# Whom to Complain to if wrong results are declared



## rahulkadukar (Oct 9, 2009)

The results for Shaastra Open 2009 were declared. I was placed third but the site is showing some other guy. What to do?


----------



## trying-to-speedcube... (Oct 9, 2009)

Mail the WCA delegate about what might have gone wrong.


----------



## rahulkadukar (Oct 9, 2009)

trying-to-speedcube... said:


> Mail the WCA delegate about what might have gone wrong.



Ok thanks


----------



## Faz (Oct 9, 2009)

Are you sure you were placed 3rd?

By the looks of it you got a 40 second average and placed 13th.

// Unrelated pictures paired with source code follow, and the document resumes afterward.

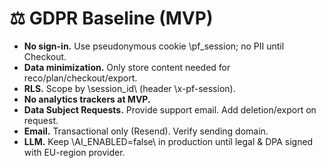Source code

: # ⚖️ GDPR Baseline (MVP)

- **No sign-in.** Use pseudonymous cookie \pf_session\; no PII until Checkout.
- **Data minimization.** Only store content needed for reco/plan/checkout/export.
- **RLS.** Scope by \session_id\ (header \x-pf-session\).
- **No analytics trackers at MVP.**
- **Data Subject Requests.** Provide support email. Add deletion/export on request.
- **Email.** Transactional only (Resend). Verify sending domain.
- **LLM.** Keep \AI_ENABLED=false\ in production until legal & DPA signed with EU-region provider.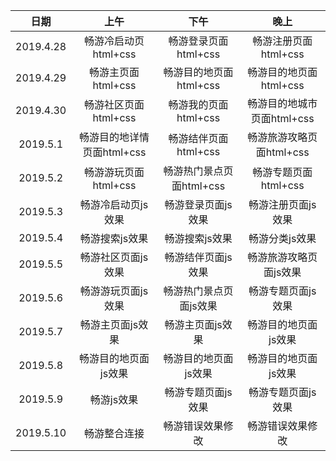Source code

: 日期|上午|下午|晚上
|:---:|:---:|:---:|:---:|
|2019.4.28|畅游冷启动页html+css|畅游登录页面html+css|畅游注册页面html+css|
|2019.4.29|畅游主页面html+css|畅游目的地页面html+css|畅游目的地页面html+css|
|2019.4.30|畅游社区页面html+css|畅游我的页面html+css|畅游目的地城市页面html+css|
|2019.5.1|畅游目的地详情页面html+css|畅游结伴页面html+css|畅游旅游攻略页面html+css|
|2019.5.2|畅游游玩页面html+css|畅游热门景点页面html+css|畅游专题页面html+css|
|2019.5.3|畅游冷启动页js效果|畅游登录页面js效果|畅游注册页面js效果|
|2019.5.4|畅游搜索js效果|畅游搜索js效果|畅游分类js效果|
|2019.5.5|畅游社区页面js效果|畅游结伴页面js效果|畅游旅游攻略页面js效果|
|2019.5.6|畅游游玩页面js效果|畅游热门景点页面js效果|畅游专题页面js效果|
|2019.5.7|畅游主页面js效果|畅游主页面js效果|畅游目的地页面js效果|
|2019.5.8|畅游目的地页面js效果|畅游目的地页面js效果|畅游目的地页面js效果|
|2019.5.9|畅游js效果|畅游专题页面js效果|畅游专题页面js效果|
|2019.5.10|畅游整合连接|畅游错误效果修改|畅游错误效果修改|
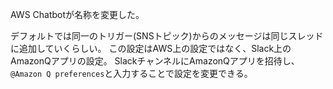 AWS Chatbotが名称を変更した。

デフォルトでは同一のトリガー(SNSトピック)からのメッセージは同じスレッドに追加していくらしい。
この設定はAWS上の設定ではなく、Slack上のAmazonQアプリの設定。
SlackチャンネルにAmazonQアプリを招待し、`@Amazon Q preferences`と入力することで設定を変更できる。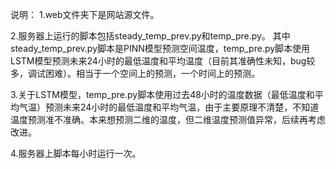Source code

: 说明：
1.web文件夹下是网站源文件。

2.服务器上运行的脚本包括steady_temp_prev.py和temp_pre.py。
其中steady_temp_prev.py脚本是PINN模型预测空间温度，temp_pre.py脚本使用LSTM模型预测未来24小时的最低温度和平均温度（目前其准确性未知，bug较多，调试困难）。相当于一个空间上的预测，一个时间上的预测。

3.关于LSTM模型，temp_pre.py脚本使用过去48小时的温度数据（最低温度和平均气温）预测未来24小时的最低温度和平均气温，由于主要原理不清楚，不知道温度预测准不准确。本来想预测二维的温度，但二维温度预测值异常，后续再考虑改进。

4.服务器上脚本每小时运行一次。
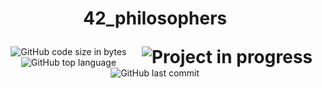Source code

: <h1>
	<p align="center">42_philosophers</p>
	<!-- <img align="right" alt="Final Grade: 84/ 100%" src="https://img.shields.io/badge/-%2084%20%2F%20100-success"> -->
	<!--
		%20 => space
		%2F => slash(/)
	-->
  <img align="right" alt="Project in progress" src="https://img.shields.io/badge/-Project%20In%20Progress-red">
</h1>

<p align="center">
	<img alt="GitHub code size in bytes" src="https://img.shields.io/github/languages/code-size/Justshush/42_philosophers">
	<img alt="GitHub top language" src="https://img.shields.io/github/languages/top/Justshush/42_philosophers">
	<img alt="GitHub last commit" src="https://img.shields.io/github/last-commit/Justshush/42_philosophers">
</p>

<!--
<p align="center">
	<img src="https://img.shields.io/github/contributors/Justshush/42_philosophers?style=for-the-badge"/>
	<img src="https://img.shields.io/github/forks/Justshush/42_philosophers?style=for-the-badge"/>
	<img src="https://img.shields.io/github/stars/Justshush/42_philosophers?style=for-the-badge"/>
	<img src="https://img.shields.io/github/issues/Justshush/42_philosophers?style=for-the-badge"/>
	<img src="https://img.shields.io/github/license/Justshush/42_philosophers?style=for-the-badge"/>
</p>

<p align="center">
	<img src="https://forthebadge.com/images/badges/made-with-c.svg"/>
    <img src="https://forthebadge.com/images/badges/not-a-bug-a-feature.svg"/>
</p>  -->
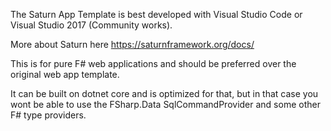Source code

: The Saturn App Template is best developed with Visual Studio Code or Visual Studio 2017 (Community works).

More about Saturn here
https://saturnframework.org/docs/

This is for pure F# web applications and should be preferred over the original web app template.

It can be built on dotnet core and is optimized for that, but in that case you wont be able to use the FSharp.Data SqlCommandProvider and some other F# type providers.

Were these results incorrect?


----------



## rahulkadukar (Oct 9, 2009)

No man I was placed third in the 5x5x5 and those are my times.


----------



## MTGjumper (Oct 9, 2009)

Are you sure you placed third in 5x5?

And the front page announcement announces those who placed in 3x3 as the "winners".


----------



## Mike Hughey (Oct 9, 2009)

Umm, it looks like there's no record at all of your times in 5x5x5 from that competition. Maybe they forgot to enter your scoresheet?

Your best bet is to talk to John Louis about it - hopefully they still have your scoresheet and can add your times.


----------



## john louis (Nov 7, 2009)

Mike Hughey said:


> Umm, it looks like there's no record at all of your times in 5x5x5 from that competition. Maybe they forgot to enter your scoresheet?
> 
> Your best bet is to talk to John Louis about it - hopefully they still have your scoresheet and can add your times.



Thanks Mike.
@Rahul- It was a stupid mistake by the data entry person. The mistake was found even before you spot Rahul. But, unfortunately Ron was too busy with WC-2009. Hence, it took few days to correct it. Extremely sorry for the mistake and the inconvenience it has caused to you.


----------



## Tyson (Nov 9, 2009)

john louis said:


> Mike Hughey said:
> 
> 
> > Umm, it looks like there's no record at all of your times in 5x5x5 from that competition. Maybe they forgot to enter your scoresheet?
> ...



Best is to e-mail the entire board and also CC Bob Burton.


----------